## Activity
Scan the entries below and return each line that contains "more".

## Data to use
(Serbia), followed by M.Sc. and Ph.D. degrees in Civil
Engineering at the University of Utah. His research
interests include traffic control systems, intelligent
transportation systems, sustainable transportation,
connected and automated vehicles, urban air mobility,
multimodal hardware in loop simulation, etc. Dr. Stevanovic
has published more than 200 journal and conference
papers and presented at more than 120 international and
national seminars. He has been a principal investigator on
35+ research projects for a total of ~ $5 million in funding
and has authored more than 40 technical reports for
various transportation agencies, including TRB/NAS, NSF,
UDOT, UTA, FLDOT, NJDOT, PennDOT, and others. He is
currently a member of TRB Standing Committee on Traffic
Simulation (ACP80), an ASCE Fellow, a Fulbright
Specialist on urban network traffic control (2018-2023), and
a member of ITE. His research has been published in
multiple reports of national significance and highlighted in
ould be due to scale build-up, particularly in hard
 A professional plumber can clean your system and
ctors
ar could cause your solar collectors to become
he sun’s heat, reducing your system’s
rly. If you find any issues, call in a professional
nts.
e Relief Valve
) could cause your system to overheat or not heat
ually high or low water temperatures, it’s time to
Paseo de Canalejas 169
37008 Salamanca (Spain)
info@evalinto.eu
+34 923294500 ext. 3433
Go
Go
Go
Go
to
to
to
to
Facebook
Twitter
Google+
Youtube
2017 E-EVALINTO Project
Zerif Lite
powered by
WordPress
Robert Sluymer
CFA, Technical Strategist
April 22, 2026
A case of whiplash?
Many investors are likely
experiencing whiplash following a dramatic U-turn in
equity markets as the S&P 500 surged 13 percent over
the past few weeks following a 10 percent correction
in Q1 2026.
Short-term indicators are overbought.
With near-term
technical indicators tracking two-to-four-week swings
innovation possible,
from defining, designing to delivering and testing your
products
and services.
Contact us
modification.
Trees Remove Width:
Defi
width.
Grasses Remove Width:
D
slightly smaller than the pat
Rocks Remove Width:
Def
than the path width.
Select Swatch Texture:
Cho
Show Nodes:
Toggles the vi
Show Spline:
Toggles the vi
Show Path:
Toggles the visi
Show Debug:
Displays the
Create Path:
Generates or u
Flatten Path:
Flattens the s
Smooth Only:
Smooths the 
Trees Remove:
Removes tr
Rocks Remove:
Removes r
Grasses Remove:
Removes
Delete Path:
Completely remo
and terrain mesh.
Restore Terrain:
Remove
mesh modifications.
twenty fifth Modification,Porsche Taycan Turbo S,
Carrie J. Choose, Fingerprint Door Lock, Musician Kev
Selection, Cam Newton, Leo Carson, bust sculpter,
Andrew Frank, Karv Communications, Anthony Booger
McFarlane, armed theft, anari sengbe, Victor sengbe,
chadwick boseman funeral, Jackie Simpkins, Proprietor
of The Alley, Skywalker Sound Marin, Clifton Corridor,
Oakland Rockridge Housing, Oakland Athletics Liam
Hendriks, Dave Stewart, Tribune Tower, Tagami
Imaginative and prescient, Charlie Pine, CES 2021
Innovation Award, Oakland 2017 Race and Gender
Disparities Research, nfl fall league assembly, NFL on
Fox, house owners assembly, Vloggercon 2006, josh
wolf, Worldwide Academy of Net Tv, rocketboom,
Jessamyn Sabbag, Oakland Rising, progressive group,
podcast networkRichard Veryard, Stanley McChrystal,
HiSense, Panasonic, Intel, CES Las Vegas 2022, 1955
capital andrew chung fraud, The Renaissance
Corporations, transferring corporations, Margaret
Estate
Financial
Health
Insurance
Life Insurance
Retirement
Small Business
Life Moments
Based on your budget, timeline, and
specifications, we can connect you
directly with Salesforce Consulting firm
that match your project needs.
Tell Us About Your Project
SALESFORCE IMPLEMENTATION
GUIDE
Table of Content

## Task solution
has published more than 200 journal and conference
papers and presented at more than 120 international and
and has authored more than 40 technical reports for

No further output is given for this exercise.